Origen, among others, whose authority and method have been respected in both churches, puts forward the notion that all of Scripture should be interpreted allegorically, and he goes so far in several places as to exclude the literal sense of the holy books. Universam porrò sacram scripturam ad allegoricum sensum esse sumendam admonet nos, vel illud aperiam in parabolis os meum [He warns us that the entire sacred scripture is to be taken in an allegorical sense, that is to say, I will open my mouth in parables]. Origen. In the preface. Historia scripturae interdùm interserit quaedam vel minùs gesta, vel quae omninò geri non possunt, interdùm quae possunt geri nec tamen gesta sunt [The history of scripture occasionally concerns a kind of exploit which either is less than sufficient or cannot be completely entertained, or occasionally which can be entertained but yet is not entertained]. IV. Concerning Principles. By rejecting this idea of Origen, that there were events in Scripture that never happened and that could not be understood literally, St. Augustine holds that we must nevertheless relate the events of the Old Testament to the city of God, unless we are willing to stray widely from the meaning of the one who dictated the holy books: ad hanc de quâ loquimur Dei civitatem omnia referantur, si ab ejus sensu qui ista conscripsit non vult longè aberrare qui exponit [All things are referred to that city of God concerning which we speak of, he who explains it does not wish to wander afar from the meaning of him who wrote it]. Book XV, ch. xxvi. The City of God.

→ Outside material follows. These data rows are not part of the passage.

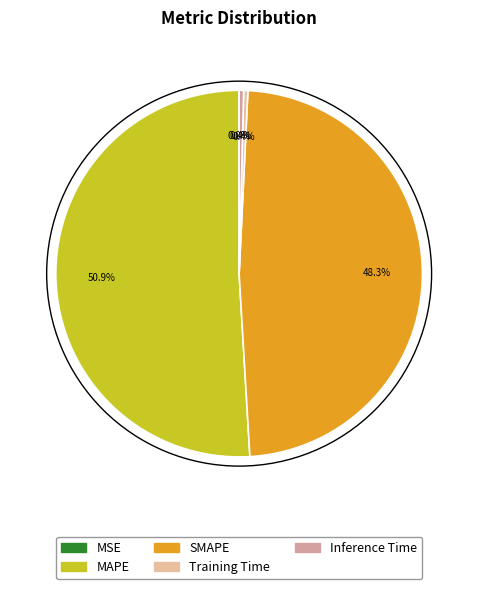

Rank the categories by value from highest to lowest.

MAPE, SMAPE, Inference Time, Training Time, MSE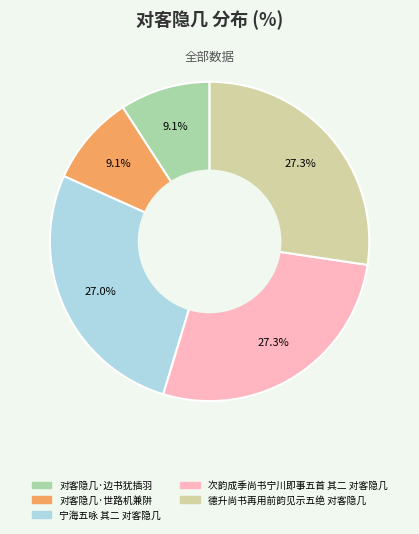

Combined, what portion of the pie is 宁海五咏 其二 对客隐几 and 对客隐几·边书犹插羽?

36.2%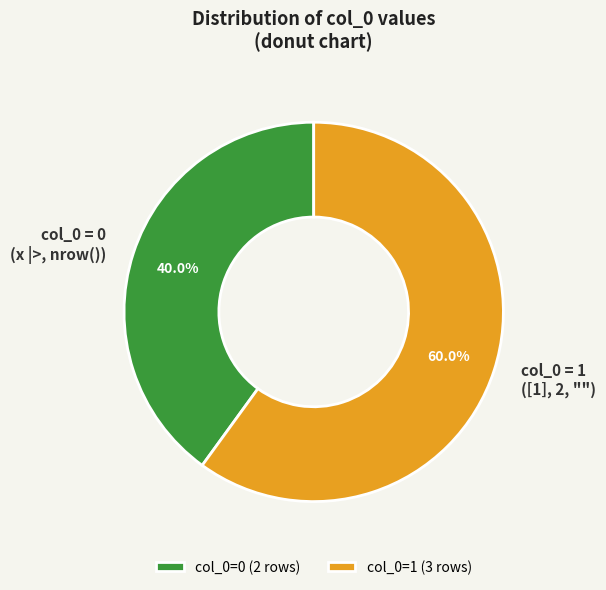

Is col_0 = 1 ([1], 2, "") the majority of the pie?

Yes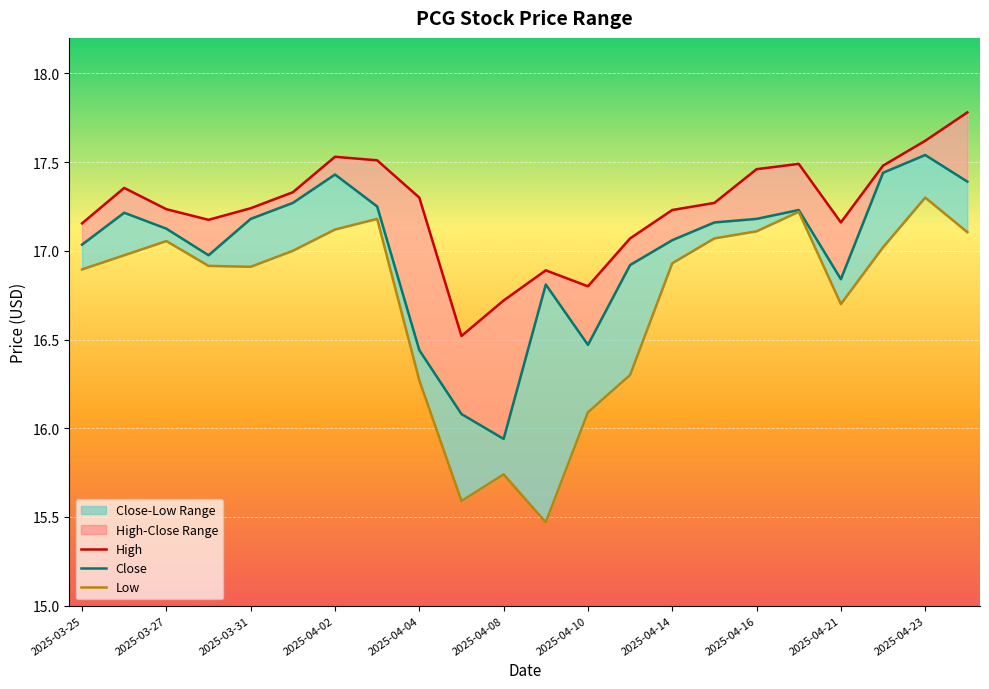

True or false: Close and High intersect in this chart.

False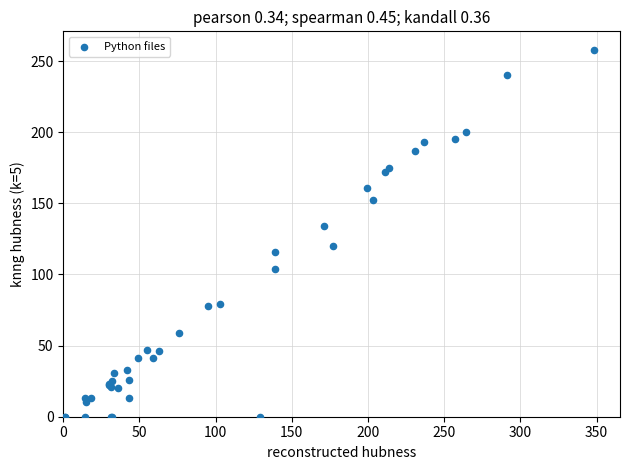

What Y value in the scatter plot is closest to 129?

134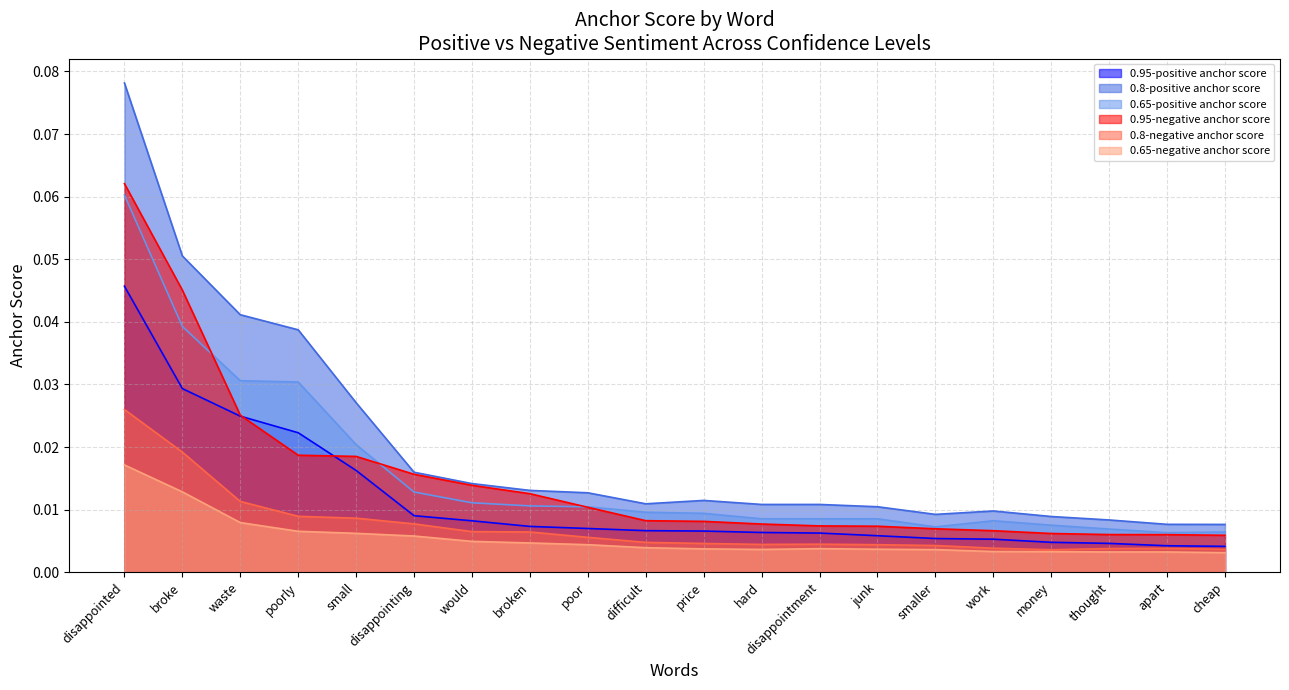

How many interior local peaks does the 0.65-negative anchor score series have?

1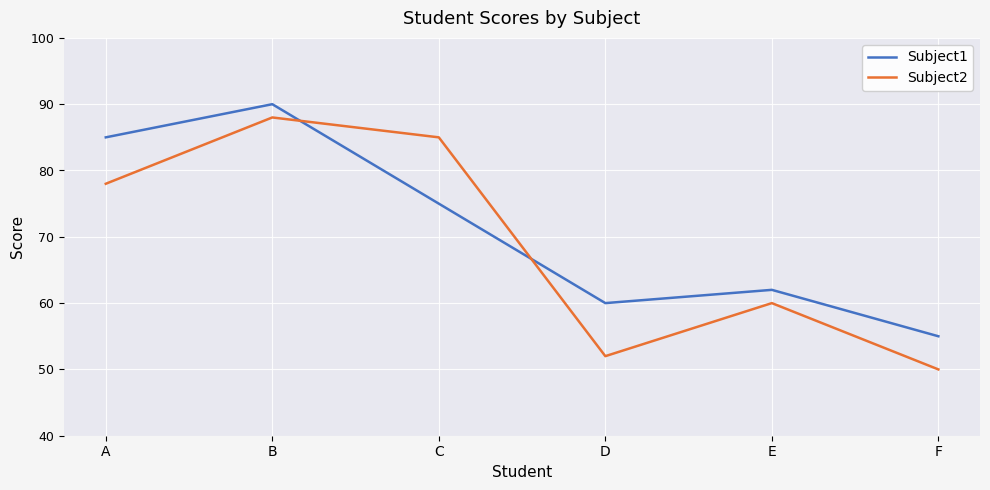

Is the value of Subject2 at C greater than the value of Subject1 at F?

Yes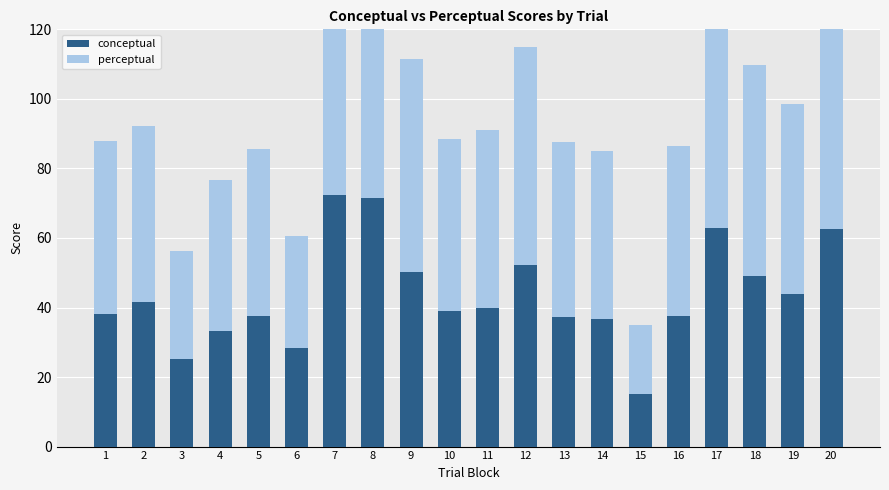

How many bars are there in total?

40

In general, almost all writers have held that God, when inspiring Scripture, would not have entered into the minute details that one finds at every step, if he had not meant to hide the truths of Morality and of the Christian religion: whence one sees that it is according to fixed principles and a coherent system that they explain Scripture in this way.

I feel obliged to end this article with a remark by the wise and judicious Fleury. I know, he says, that figurative meanings have been received by the Church from the beginning... We see them in Scripture itself, such as the allegory of the two alliances, symbolized by the two wives of Abraham; but since we know that the epistle of St. Paul to the Galatians was no less inspired than the book of Genesis, we are equally certain about the history and the application, and this application is the literal sense of the pauline passage. The same is not true of the figurative meanings that we read in Origen, St. Ambrose, St. Augustine. We can regard them as the particular thoughts of these doctors...and we should not accept these applications except insofar as they contain truths that are in conformity with those that we find elsewhere in Scripture, taken in its literal sense. Fifth Discourse . (h) [André Morellet]

Notes

1. [Translations from the Latin are by James Conroy Doig.]